Georgia Deputy Secretary of State Jordan Fuchs has been revealed as the source of the fake Trump quotes used in a January 9 Washington Post story that accused the then-president of pressuring Georgia election investigator Frances Watson to “find the fraud” and that she’d be a “national hero” if she did. According to the “bombshell” report, Trump’s actions may have amounted to obstruction.
Fuchs has defended her characterization of the call to the Washington Post, saying that her words were an interpretation, and not meant to be direct quotes. “I believe the story accurately reflected the investigator’s interpretation of the call. The only mistake here was in the direct quotes, and they should have been more of a summary.”
Regardless of whether Fuchs intentionally or unintentionally deceived the media, the fake story should have never happened, but the anti-Trump media ran with the poorly-sourced story, just like they’d done throughout Trump’s presidency, with a complete disregard for anything resembling journalism ethics and standards.
The Washington Post based the substance of their report on Deputy Secretary of State Jordan Fuchs’ account of the call. That’s it. According to their report, they attempted to contact election investigator Frances Watson, but she “did not respond to repeated requests for comment.”
If there were other attempts to corroborate Fuchs’ account of the call, they are not mentioned in the story and raise questions about the Washington Post‘s own efforts to verify the facts before publication. The story should have died right there. Without anything to back up Fuchs’ account, the Washington Post should have nixed the story.
Perhaps the biggest part of this scandal is the way other media outlets claimed to have “independently verified” the original report through their own anonymous sources. It is possible that they “verified” the story with Fuchs herself, but if she was the source for these other outlets, that would not “independently verify” the original report. The same source simply cannot corroborate her own accusation. Perhaps they didn’t know she was the source of the original story? Well, if Fuchs did speak to other outlets about the Washington Post story, it would have been extremely dishonest of her to not reveal that she was the anonymous source of the original report, and it would have been incumbent upon them to ask her if she was before claiming to have independently verified it.

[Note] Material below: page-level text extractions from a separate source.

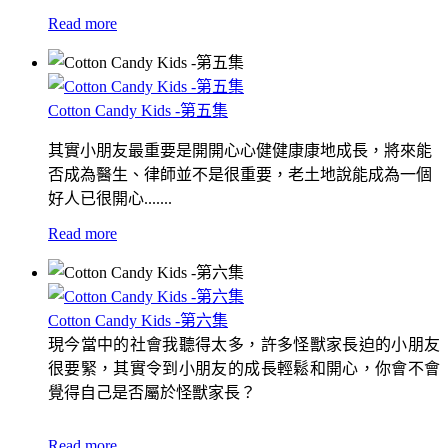
Read more
Cotton Candy Kids -第五集
其實小朋友最重要是開開心心健健康康地成長，將來能
否成為醫生、律師並不是很重要，老土地說能成為一個
好人已很開心.......
Read more
Cotton Candy Kids -第六集
現今當中的社會我聽得太多，許多怪獸家長迫的小朋友
很要緊，其實令到小朋友的成長輕鬆和開心，你會不會
覺得自己是否屬於怪獸家長？
Read more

Curiously, Jordan Fuchs publicly corroborated the Washington Post story she served as the anonymous source for. “We can confirm the events in the Washington Post story,” she told NBC News the same day that the Post story broke. It is not clear whether or not Fuchs told NBC News that she was the source in the original story.
While many places have likened The Washington Post’s correction of their original story as a de facto retraction, the paper disputes this. In a statement, the Post says, “We corrected the story and published a separate news story last week — at the top of our site and on the front page — after we learned that our source had not been precise in relaying then President Trump’s words. We are not retracting our January story because it conveyed the substance of Trump’s attempt to influence the work of Georgia’s elections investigators.”
When have we heard something like this before? It sounds an awful lot like Dan Rather’s “fake but accurate” excuse following the September 2004 bombshell story that relied on fake documents making damaging claims about George W. Bush’s service in the Texas Air National Guard and how his family connections got him off the hook.
They may have done the right thing by publishing a correction, but a recording of the call disproving their report had been released. They literally had no choice but to amend their story with a correction. That was the least they could do. They refused to retract the article based on the “fake but accurate” standard that seems to only apply to negative stories about Republicans, not Democrats.